3-convex-function

Convex Function

Definition: Let $f: \R^n \mapsto \R_+$, where $\R_+ = \R \cup \{ +\infty \}$ (in convex discussion, usually only $+\infty$ is included) be an extended real-valued function. Note that $f$ shouldn’t trivially be $+\infty$ everywhere. We say that $f$ is convex if $\forall x_1, x_2 \in \R^n, \alpha \in [0,1]$, \[ f(\alpha x_1 + (1-\alpha) x_2) \le \alpha f(x_1) + (1-\alpha) f(x_2) \] Note that for $x \in \R$, $x < +\infty, x + \infty = \infty + x = \infty, +\infty \le +\infty$.

Interestingly, convex functions on an open domain are always continuous.

Definition: The epigraph of a function $f: \R^n \mapsto \R$ is the set $\epi f \triangleq \{ (x, t) \in \R^n \times \R: f(x) \le t \}$.

Definition: The effective domain of $f$ is the set $\dom f \triangleq \{ x \in \R^n: f(x) < \infty \}$.

Note that the real line does not contain $\infty$. Therefore, the effective domain of $f(x) = x$ is still $\R$.

===

[Required actions]
1 > State whether each statement agrees with the convex function page: (a) convex functions on an open domain are always continuous; (b) the function f may be +∞ at every point; (c) the effective domain of f(x) = x is smaller than the real line. Answer each with yes or no and quote the words of the page that decide it.
2 > According to the convex function page, what set is the epigraph of a function f?
3 > Reproduce the part of the convex function page between "Interestingly, convex functions" and "is still $\R$.", inclusive.

===

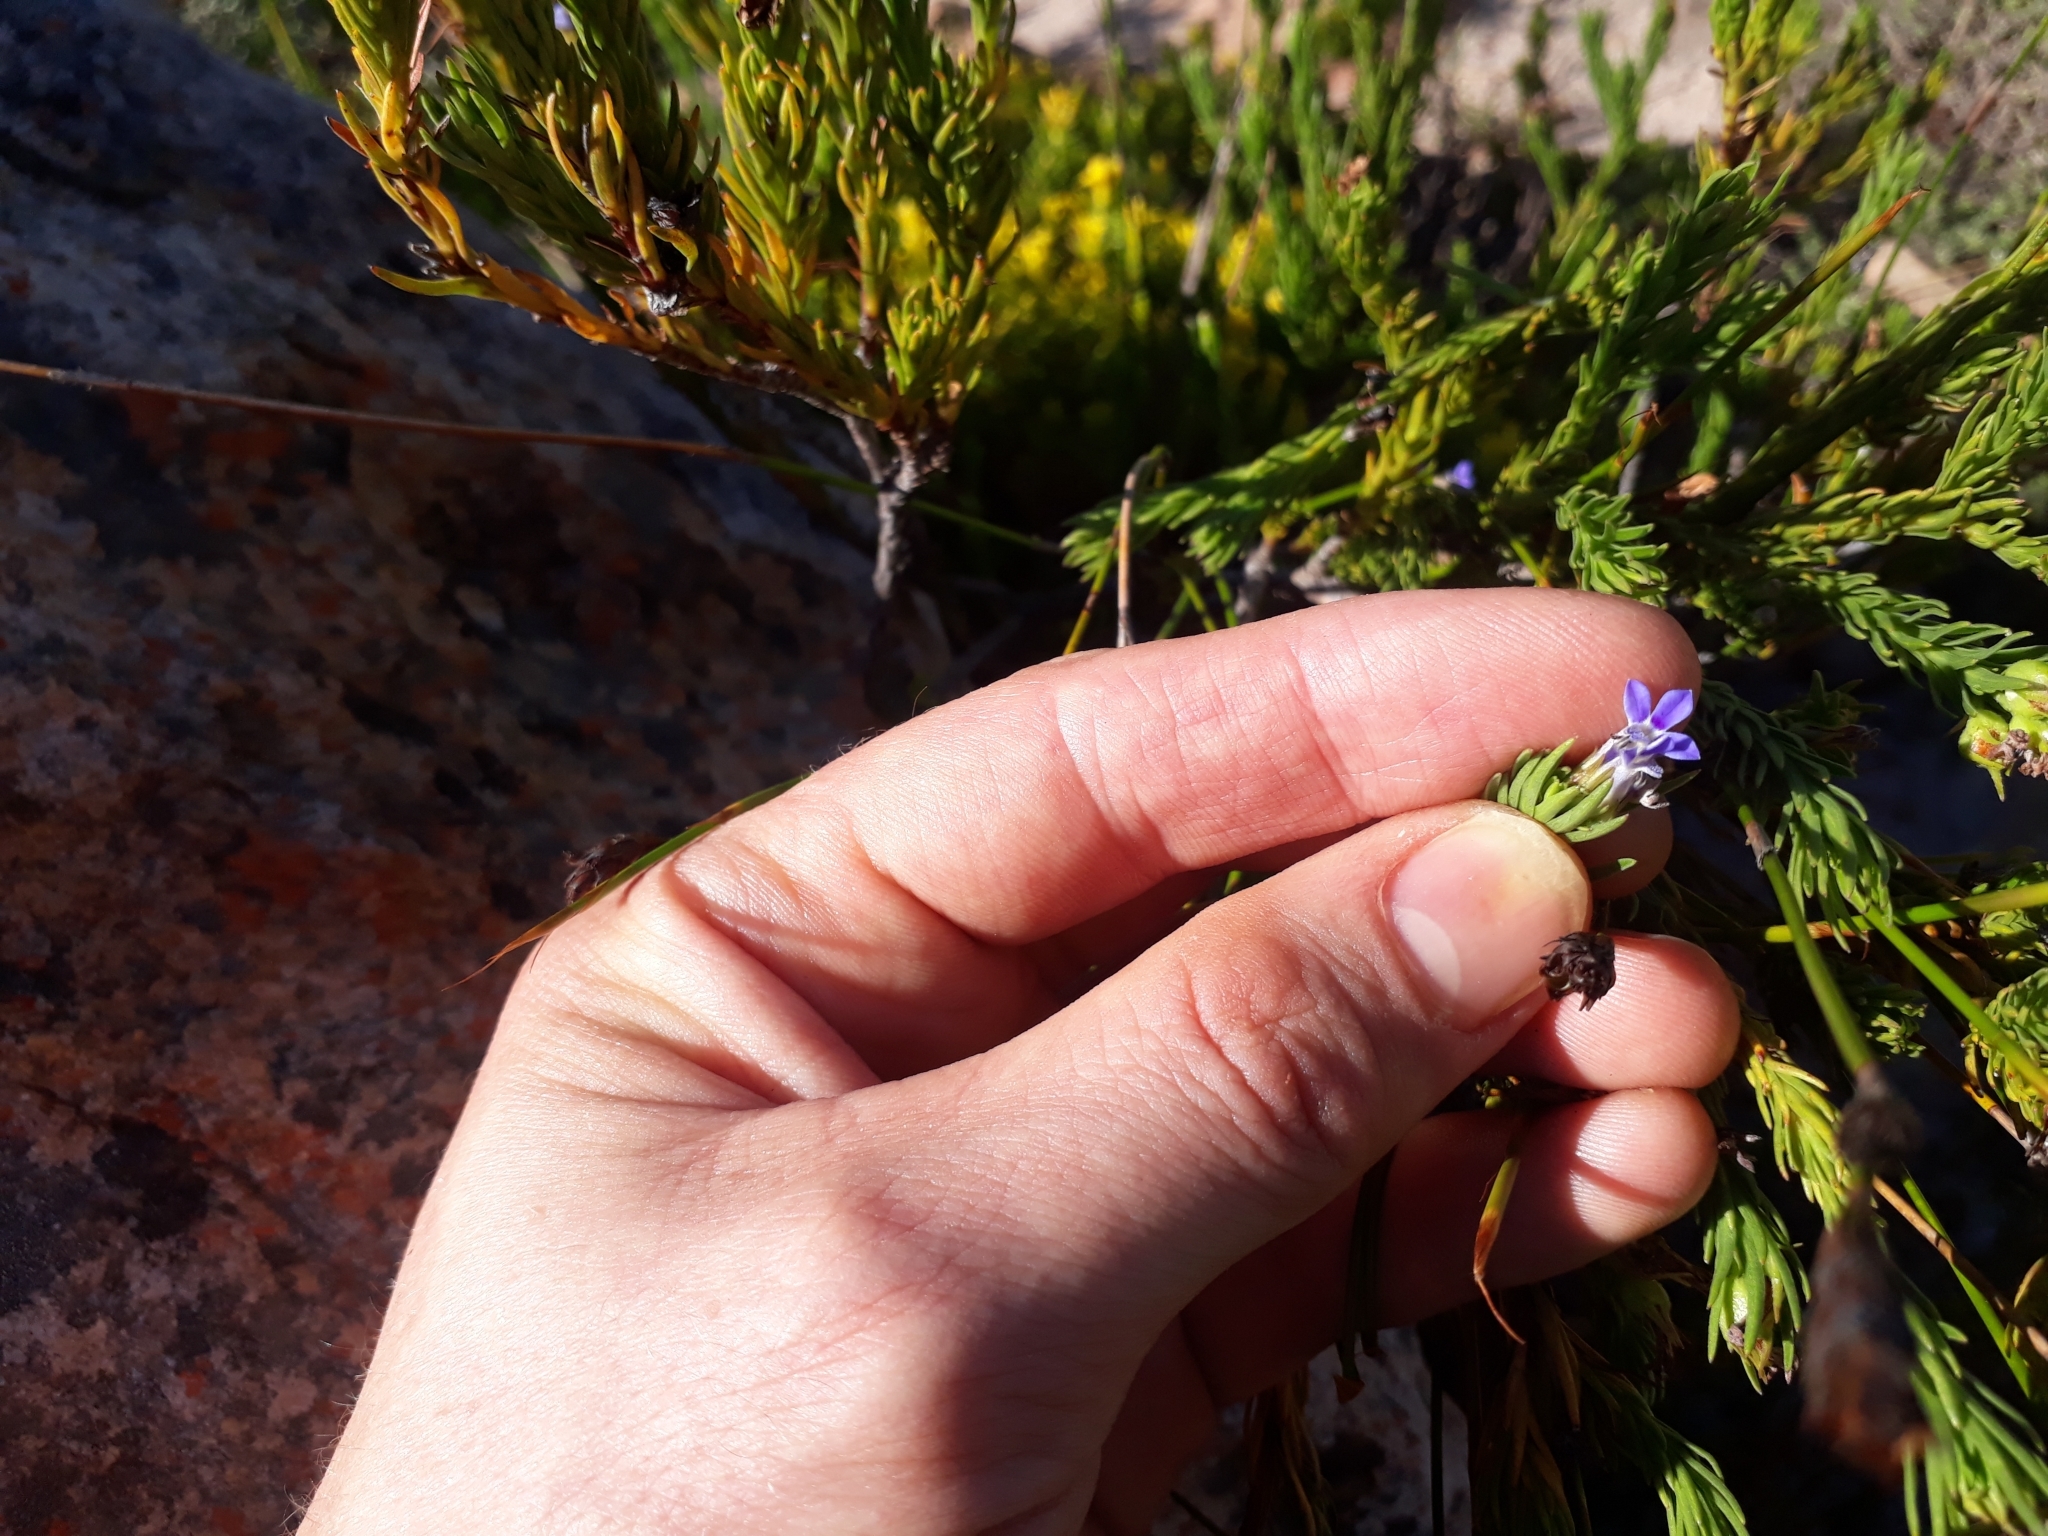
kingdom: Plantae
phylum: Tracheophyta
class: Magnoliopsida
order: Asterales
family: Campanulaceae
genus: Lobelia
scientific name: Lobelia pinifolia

===

[Solutions by task]
1 >
(a) Yes: "convex functions on an open domain are always continuous."
(b) No: "$f$ shouldn’t trivially be $+\infty$ everywhere."
(c) No: "the effective domain of $f(x) = x$ is still $\R$."

2 > It is the set of pairs (x, t) in ℝⁿ × ℝ for which f(x) ≤ t.

3 >
Interestingly, convex functions on an open domain are always continuous.

Definition: The epigraph of a function $f: \R^n \mapsto \R$ is the set $\epi f \triangleq \{ (x, t) \in \R^n \times \R: f(x) \le t \}$.

Definition: The effective domain of $f$ is the set $\dom f \triangleq \{ x \in \R^n: f(x) < \infty \}$.

Note that the real line does not contain $\infty$. Therefore, the effective domain of $f(x) = x$ is still $\R$.